El Principio de Todas las Cosas geht nahtlos in die mit hervorragendem „Feeling“ von Alba Carmona gesungene Nummer Anne Frank über, im Rhythmus des Fandango. Ein sehr schön gestaltetes Stück, der Text ist von Jesús Guerrero selbst, inspiriert wurde er zu dieser Komposition von einem Besuch im Anne Frank Museum. Ich persönlich würde mich ohne diesen Bezug beim Anhören dieser schönen Komposition wohler fühlen, nicht weil ich diese Zeit zu verdrängen versuche, sondern, weil mir die hier verwendeten musikalischen Stilmittel doch als nicht wirklich geeignet erscheinen, sich den grauenhaften Ereignissen des Holocaust adäquat anzunähern.
Puristen der Flamencogitarre werden das Album als ein typisches Produkt jener jungen, technisch und musikalisch versierten Flamencogitarristen-Szene kritisieren, die in einer Mischung aus Flamenco und Jazz ihre Vielseitigkeit beweisen wollen und denen letztlich die Wurzeln dieser Musik verloren geht. Aber die spanische Gesellschaft hat sich verändert, Flamencokünstler/innen haben heute selbstverständlich, wie im Fall von Jesús Guerrero, Zugang zu einer fundierten musikalischen Ausbildung und begeben sich gerade aufgrund dieses Backgrounds dann erneut und ganz bewusst, aber eben nicht ausschließlich, auf musikalische Spurensuche nach den Wurzeln dieser Musik.

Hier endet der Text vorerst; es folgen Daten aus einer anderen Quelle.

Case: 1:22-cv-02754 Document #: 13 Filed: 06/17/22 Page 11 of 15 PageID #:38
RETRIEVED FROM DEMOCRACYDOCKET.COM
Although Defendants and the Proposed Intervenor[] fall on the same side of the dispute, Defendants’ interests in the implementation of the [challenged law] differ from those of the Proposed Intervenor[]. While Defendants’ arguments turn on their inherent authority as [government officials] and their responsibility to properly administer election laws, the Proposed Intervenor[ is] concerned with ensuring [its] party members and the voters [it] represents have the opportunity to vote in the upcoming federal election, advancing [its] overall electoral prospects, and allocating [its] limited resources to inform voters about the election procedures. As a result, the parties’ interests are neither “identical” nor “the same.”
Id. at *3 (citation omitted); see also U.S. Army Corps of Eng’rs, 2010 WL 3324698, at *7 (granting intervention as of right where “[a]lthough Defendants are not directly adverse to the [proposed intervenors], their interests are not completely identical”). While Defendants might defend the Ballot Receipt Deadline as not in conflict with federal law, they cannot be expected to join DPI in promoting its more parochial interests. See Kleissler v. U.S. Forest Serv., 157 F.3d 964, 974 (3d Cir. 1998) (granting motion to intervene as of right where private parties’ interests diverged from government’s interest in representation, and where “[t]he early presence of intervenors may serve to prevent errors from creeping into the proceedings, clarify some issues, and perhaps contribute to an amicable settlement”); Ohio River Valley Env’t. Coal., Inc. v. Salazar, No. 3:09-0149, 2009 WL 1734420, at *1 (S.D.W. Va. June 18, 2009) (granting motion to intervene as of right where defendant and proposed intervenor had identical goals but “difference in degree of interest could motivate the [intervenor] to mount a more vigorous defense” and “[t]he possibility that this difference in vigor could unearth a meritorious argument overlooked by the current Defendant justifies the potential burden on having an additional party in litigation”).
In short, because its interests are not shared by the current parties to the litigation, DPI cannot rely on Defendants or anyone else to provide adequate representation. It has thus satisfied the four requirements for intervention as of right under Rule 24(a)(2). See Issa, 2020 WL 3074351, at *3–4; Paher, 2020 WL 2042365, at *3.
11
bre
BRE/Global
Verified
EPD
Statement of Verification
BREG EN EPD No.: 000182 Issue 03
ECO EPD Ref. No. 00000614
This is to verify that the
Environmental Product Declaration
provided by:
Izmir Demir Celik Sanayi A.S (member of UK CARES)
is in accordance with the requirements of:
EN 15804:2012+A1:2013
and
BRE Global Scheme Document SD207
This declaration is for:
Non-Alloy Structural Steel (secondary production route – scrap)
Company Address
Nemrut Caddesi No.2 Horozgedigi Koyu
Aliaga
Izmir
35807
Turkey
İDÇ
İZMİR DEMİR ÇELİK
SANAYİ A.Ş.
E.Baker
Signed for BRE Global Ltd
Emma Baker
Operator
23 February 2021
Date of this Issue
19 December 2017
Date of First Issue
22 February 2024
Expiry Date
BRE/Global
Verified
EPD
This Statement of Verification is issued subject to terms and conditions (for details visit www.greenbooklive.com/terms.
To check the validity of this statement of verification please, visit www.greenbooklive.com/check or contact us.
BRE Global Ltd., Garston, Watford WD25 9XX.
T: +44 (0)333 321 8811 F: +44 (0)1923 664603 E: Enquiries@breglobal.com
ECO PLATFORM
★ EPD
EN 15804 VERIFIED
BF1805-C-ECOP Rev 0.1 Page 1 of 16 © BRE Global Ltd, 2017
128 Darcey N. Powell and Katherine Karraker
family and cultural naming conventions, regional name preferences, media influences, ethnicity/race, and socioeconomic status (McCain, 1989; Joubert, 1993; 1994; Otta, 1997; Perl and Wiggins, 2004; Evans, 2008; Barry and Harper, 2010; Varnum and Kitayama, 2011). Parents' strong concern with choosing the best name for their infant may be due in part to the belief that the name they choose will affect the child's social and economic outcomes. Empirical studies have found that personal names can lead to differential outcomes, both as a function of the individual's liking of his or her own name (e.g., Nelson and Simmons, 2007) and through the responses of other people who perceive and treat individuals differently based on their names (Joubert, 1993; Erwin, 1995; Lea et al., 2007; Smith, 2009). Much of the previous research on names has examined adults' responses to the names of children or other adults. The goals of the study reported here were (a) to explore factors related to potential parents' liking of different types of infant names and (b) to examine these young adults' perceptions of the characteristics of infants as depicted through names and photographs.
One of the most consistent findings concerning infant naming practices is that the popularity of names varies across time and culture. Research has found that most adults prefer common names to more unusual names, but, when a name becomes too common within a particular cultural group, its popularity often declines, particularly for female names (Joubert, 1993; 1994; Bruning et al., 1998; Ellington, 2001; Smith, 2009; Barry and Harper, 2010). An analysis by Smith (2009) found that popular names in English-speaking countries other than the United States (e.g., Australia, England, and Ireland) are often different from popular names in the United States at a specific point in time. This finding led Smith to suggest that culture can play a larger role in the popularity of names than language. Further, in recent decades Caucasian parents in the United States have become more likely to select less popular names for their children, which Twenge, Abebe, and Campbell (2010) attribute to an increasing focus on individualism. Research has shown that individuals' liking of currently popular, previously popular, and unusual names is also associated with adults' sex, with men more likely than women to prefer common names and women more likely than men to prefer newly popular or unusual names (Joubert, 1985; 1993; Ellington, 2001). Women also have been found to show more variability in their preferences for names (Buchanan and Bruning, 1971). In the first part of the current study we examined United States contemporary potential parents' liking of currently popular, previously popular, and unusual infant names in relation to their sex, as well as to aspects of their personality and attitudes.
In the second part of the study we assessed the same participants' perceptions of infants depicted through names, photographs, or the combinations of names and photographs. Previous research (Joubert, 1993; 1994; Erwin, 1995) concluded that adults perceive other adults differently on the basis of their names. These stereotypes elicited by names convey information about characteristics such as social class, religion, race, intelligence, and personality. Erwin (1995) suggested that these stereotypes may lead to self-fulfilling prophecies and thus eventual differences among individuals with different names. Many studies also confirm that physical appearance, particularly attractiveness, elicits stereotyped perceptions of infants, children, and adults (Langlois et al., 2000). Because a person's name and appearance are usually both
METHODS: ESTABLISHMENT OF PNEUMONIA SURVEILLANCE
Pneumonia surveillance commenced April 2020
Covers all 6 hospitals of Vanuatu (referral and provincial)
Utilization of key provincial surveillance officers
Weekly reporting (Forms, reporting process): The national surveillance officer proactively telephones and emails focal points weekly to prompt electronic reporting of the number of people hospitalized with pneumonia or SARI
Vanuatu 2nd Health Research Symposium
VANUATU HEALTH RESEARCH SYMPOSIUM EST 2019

Dies beweisen nicht nur die zahlreichen Aktivitäten von Jesús Guerrero als Begleitgitarrist verschiedenster Sängerinnen und Sänger wie Miguel Poveda oder eben Nina Pastori, in Aquel Silverio ist eben diese Suche nach schon fast vergessenen Formen des Flamenco, bezugnehmend auf diese berühmte Sängerlegende, zentrales Anliegen.
Ein technisch hervorragendes und dynamisch sehr feinsinnig gestaltetes Album, für mich bisweilen etwas zu sehr „calm“, aber das ist nun wirklich ein sehr persönliches Empfinden.